+++ SOURCE MATERIAL +++

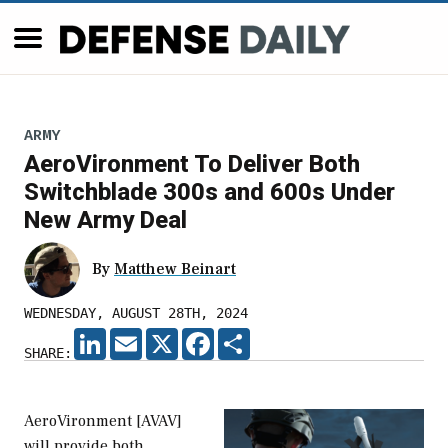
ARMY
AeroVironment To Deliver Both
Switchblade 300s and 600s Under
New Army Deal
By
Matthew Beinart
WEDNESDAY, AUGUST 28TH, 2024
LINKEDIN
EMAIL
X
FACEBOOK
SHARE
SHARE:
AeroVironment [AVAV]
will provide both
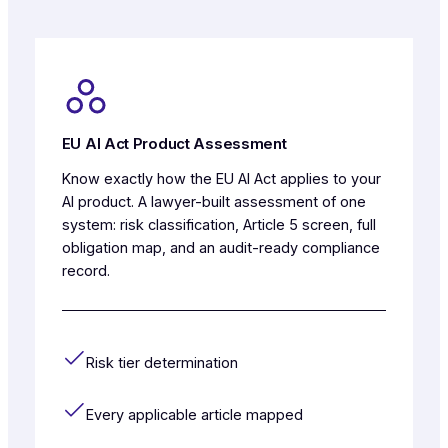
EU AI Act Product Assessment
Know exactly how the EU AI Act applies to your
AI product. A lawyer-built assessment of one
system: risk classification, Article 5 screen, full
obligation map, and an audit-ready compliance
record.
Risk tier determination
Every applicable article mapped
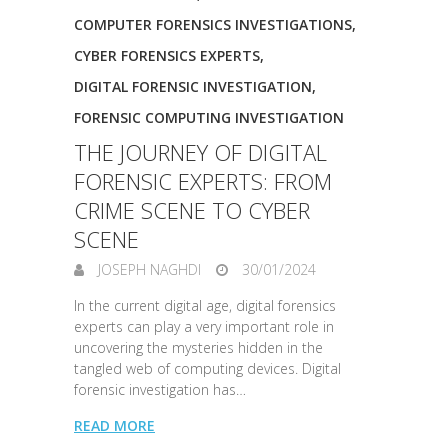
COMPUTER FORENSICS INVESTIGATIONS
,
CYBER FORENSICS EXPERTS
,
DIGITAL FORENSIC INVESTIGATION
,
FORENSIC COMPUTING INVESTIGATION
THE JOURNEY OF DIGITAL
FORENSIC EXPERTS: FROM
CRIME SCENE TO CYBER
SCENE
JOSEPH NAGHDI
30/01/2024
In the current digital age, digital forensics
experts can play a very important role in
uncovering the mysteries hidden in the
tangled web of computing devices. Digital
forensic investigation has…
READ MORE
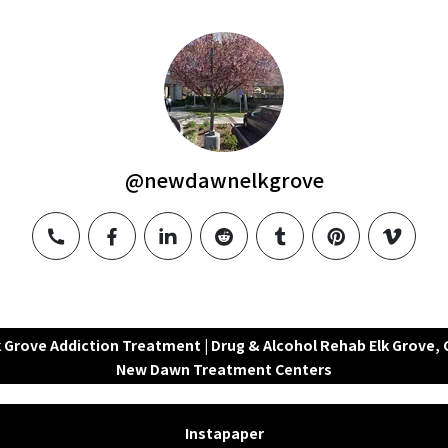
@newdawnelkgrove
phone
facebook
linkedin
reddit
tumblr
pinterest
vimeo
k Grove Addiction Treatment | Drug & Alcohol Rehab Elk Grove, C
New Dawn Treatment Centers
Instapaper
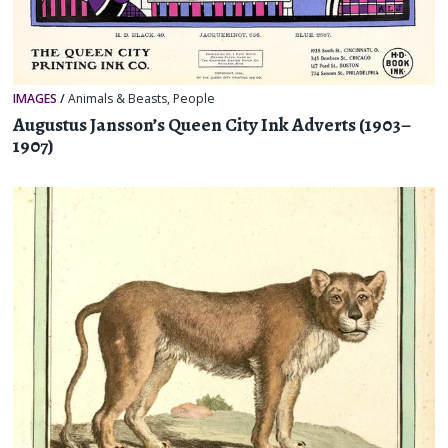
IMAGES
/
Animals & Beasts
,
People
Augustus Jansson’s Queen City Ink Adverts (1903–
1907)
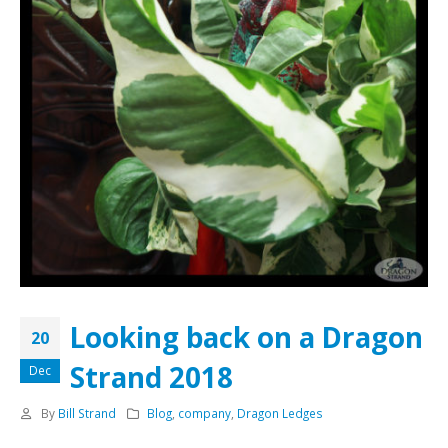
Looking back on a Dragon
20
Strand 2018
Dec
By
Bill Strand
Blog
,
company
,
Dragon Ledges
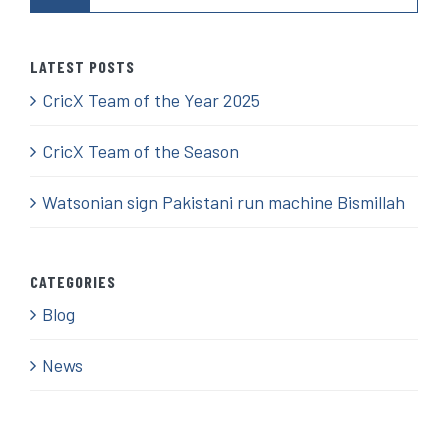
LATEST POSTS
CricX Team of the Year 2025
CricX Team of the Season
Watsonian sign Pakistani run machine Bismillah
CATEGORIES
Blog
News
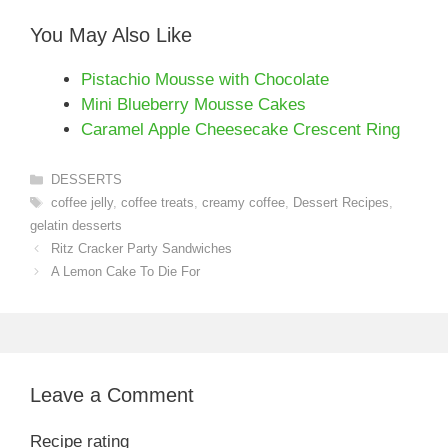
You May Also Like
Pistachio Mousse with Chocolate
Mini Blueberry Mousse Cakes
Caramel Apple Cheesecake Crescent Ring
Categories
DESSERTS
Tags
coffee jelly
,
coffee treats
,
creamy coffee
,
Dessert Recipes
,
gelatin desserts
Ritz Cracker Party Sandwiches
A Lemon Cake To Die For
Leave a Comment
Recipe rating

+++

### [ACTIVITY]
Copy every one of the lines above exactly, leaving out the pictures.

### [EXERCISE OUTPUT]
ARMY
AeroVironment To Deliver Both
Switchblade 300s and 600s Under
New Army Deal
By
Matthew Beinart
WEDNESDAY, AUGUST 28TH, 2024
LINKEDIN
EMAIL
X
FACEBOOK
SHARE
SHARE:
AeroVironment [AVAV]
will provide both
EU AI Act Product Assessment
Know exactly how the EU AI Act applies to your
AI product. A lawyer-built assessment of one
system: risk classification, Article 5 screen, full
obligation map, and an audit-ready compliance
record.
Risk tier determination
Every applicable article mapped
COMPUTER FORENSICS INVESTIGATIONS
,
CYBER FORENSICS EXPERTS
,
DIGITAL FORENSIC INVESTIGATION
,
FORENSIC COMPUTING INVESTIGATION
THE JOURNEY OF DIGITAL
FORENSIC EXPERTS: FROM
CRIME SCENE TO CYBER
SCENE
JOSEPH NAGHDI
30/01/2024
In the current digital age, digital forensics
experts can play a very important role in
uncovering the mysteries hidden in the
tangled web of computing devices. Digital
forensic investigation has…
READ MORE
@newdawnelkgrove
phone
facebook
linkedin
reddit
tumblr
pinterest
vimeo
k Grove Addiction Treatment | Drug & Alcohol Rehab Elk Grove, C
New Dawn Treatment Centers
Instapaper
IMAGES
/
Animals & Beasts
,
People
Augustus Jansson’s Queen City Ink Adverts (1903–
1907)
Looking back on a Dragon
20
Strand 2018
Dec
By
Bill Strand
Blog
,
company
,
Dragon Ledges
LATEST POSTS
CricX Team of the Year 2025
CricX Team of the Season
Watsonian sign Pakistani run machine Bismillah
CATEGORIES
Blog
News
You May Also Like
Pistachio Mousse with Chocolate
Mini Blueberry Mousse Cakes
Caramel Apple Cheesecake Crescent Ring
Categories
DESSERTS
Tags
coffee jelly
,
coffee treats
,
creamy coffee
,
Dessert Recipes
,
gelatin desserts
Ritz Cracker Party Sandwiches
A Lemon Cake To Die For
Leave a Comment
Recipe rating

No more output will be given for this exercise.